TASK GOAL: Please say how many lines in the records below contain the word "round". Give only the number.

DATA EXCERPTS:
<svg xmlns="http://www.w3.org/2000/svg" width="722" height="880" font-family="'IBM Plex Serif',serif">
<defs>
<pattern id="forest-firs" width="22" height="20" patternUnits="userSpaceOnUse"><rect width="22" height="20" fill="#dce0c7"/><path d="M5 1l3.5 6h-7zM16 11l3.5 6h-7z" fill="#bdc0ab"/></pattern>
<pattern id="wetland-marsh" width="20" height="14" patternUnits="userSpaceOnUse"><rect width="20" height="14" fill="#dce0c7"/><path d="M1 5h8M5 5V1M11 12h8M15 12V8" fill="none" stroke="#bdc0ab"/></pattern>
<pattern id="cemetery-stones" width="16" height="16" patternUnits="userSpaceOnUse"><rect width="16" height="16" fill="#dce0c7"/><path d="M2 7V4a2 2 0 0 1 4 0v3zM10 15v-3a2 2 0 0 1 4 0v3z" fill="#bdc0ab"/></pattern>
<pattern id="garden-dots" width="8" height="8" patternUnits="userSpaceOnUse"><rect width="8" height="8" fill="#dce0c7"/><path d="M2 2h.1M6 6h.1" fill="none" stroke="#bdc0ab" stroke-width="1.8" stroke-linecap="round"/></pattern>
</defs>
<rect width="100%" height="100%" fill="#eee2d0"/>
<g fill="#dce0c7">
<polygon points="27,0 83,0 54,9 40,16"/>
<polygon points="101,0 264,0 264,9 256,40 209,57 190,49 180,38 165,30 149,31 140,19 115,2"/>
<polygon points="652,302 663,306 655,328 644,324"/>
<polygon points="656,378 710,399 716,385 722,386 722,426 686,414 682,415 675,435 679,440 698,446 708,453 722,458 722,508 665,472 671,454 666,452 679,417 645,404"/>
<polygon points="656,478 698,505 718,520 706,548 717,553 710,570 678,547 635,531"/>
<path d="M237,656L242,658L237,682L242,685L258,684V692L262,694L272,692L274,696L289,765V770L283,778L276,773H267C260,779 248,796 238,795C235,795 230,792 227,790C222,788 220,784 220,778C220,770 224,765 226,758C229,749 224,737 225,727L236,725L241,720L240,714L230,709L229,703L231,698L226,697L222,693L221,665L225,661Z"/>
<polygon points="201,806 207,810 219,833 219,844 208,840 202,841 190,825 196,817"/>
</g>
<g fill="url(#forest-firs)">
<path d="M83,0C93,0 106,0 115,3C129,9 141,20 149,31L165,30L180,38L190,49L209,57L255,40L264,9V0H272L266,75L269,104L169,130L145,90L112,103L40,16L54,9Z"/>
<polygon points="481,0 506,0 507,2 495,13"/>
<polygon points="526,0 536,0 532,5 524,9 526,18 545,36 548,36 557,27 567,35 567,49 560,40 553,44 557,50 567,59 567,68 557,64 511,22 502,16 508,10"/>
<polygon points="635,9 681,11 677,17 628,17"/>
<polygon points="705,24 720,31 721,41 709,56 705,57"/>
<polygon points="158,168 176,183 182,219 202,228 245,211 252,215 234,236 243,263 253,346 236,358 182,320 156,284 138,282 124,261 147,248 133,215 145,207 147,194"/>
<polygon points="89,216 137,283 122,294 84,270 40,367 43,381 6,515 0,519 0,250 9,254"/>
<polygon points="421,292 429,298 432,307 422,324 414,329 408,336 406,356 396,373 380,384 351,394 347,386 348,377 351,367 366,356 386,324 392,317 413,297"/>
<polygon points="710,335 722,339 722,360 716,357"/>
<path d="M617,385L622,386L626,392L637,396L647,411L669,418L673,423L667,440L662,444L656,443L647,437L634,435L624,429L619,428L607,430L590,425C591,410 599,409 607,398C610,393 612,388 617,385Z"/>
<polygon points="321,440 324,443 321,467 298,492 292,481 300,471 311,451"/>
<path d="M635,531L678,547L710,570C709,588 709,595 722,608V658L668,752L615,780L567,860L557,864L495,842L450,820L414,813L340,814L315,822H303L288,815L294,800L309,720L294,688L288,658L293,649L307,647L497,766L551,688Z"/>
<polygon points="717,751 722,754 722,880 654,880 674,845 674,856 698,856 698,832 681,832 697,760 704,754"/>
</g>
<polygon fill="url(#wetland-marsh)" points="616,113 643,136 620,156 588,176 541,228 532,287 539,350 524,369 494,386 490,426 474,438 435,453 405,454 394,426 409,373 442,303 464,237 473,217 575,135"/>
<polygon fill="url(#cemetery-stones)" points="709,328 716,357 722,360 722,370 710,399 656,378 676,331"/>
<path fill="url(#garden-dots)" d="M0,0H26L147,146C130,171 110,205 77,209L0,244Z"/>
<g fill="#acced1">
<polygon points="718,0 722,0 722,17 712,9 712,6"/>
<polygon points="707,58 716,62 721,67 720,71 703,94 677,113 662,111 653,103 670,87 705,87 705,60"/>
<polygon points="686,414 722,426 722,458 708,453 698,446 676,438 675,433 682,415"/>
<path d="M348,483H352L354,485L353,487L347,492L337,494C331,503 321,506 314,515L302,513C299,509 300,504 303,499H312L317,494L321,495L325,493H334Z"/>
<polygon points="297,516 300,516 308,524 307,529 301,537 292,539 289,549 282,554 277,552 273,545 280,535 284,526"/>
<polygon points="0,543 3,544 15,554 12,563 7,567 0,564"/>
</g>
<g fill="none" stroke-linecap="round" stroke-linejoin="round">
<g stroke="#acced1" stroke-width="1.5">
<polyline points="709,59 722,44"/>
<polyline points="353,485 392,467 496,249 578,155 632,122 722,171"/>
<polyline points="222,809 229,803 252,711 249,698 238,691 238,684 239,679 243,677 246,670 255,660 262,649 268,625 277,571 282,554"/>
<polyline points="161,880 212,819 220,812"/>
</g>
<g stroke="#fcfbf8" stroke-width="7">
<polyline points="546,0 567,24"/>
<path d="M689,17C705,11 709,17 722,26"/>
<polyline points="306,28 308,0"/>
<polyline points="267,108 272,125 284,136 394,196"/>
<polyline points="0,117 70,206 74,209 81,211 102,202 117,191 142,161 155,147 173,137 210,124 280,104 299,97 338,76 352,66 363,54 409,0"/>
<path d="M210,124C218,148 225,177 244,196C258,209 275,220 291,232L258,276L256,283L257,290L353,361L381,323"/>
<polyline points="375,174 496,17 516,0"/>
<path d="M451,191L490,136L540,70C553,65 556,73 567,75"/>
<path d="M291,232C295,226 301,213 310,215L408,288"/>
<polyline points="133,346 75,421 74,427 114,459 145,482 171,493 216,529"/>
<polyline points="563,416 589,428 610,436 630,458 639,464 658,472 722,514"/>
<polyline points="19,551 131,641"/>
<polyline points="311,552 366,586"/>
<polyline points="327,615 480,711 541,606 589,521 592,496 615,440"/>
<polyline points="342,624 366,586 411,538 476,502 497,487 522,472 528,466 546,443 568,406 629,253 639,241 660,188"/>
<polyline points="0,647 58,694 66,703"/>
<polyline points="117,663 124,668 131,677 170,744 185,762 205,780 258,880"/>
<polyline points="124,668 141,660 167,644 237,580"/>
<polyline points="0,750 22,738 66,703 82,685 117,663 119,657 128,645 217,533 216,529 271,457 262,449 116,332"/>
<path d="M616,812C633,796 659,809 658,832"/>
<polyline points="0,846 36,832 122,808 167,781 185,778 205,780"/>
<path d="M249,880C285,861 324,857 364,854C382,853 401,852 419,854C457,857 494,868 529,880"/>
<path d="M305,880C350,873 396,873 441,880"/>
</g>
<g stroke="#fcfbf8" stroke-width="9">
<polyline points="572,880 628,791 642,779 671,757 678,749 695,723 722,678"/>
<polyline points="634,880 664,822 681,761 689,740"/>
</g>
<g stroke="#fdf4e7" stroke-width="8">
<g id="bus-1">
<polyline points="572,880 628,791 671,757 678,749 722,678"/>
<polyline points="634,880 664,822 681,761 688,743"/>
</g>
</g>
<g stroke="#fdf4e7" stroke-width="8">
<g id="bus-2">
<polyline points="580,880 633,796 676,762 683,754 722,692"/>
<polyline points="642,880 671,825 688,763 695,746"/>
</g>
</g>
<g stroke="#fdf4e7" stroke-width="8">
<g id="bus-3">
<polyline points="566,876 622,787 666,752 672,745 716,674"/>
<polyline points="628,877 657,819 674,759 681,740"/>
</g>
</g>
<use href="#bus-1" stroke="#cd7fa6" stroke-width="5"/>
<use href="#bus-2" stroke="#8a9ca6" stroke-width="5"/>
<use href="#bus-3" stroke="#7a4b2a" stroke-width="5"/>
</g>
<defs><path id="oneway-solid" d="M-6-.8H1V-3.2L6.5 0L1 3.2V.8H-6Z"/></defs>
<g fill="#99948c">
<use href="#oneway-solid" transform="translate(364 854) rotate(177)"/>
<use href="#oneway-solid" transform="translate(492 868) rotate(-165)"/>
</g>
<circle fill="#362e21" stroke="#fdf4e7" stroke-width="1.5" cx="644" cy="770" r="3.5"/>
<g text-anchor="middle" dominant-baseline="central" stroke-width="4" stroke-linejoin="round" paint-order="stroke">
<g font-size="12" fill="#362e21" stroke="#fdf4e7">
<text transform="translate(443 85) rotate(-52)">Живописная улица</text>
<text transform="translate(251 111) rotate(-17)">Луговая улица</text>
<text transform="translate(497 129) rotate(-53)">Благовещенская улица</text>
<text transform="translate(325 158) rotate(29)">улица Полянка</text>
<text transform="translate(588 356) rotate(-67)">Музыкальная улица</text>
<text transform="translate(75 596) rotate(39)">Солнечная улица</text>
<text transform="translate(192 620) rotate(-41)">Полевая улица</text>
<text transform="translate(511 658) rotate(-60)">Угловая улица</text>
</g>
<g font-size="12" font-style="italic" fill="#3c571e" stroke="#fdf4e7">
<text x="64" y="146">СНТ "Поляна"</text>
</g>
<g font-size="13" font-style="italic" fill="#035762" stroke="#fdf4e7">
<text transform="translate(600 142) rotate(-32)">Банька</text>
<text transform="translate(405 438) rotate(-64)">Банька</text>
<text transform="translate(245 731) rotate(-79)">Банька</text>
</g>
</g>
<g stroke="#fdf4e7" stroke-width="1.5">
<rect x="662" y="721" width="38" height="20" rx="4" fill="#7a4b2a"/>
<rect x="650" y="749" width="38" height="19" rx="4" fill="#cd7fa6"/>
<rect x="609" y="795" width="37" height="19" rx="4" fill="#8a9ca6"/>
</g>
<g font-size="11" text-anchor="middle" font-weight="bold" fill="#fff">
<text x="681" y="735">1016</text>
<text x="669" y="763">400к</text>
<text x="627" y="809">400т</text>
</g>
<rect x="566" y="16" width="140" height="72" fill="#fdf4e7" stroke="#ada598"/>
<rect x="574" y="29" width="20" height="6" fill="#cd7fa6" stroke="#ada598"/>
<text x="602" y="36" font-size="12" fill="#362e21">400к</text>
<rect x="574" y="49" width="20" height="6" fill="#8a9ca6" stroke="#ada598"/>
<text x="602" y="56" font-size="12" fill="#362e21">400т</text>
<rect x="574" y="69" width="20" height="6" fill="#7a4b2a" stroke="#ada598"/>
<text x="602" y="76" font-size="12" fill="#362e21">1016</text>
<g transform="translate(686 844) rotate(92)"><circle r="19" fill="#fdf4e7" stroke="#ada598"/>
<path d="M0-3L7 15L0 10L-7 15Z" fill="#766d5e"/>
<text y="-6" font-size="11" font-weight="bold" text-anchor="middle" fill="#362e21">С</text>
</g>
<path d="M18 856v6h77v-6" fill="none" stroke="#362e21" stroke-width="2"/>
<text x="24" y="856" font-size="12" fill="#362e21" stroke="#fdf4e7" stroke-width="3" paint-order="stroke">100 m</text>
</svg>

RESPONSE TO THIS EXERCISE: 3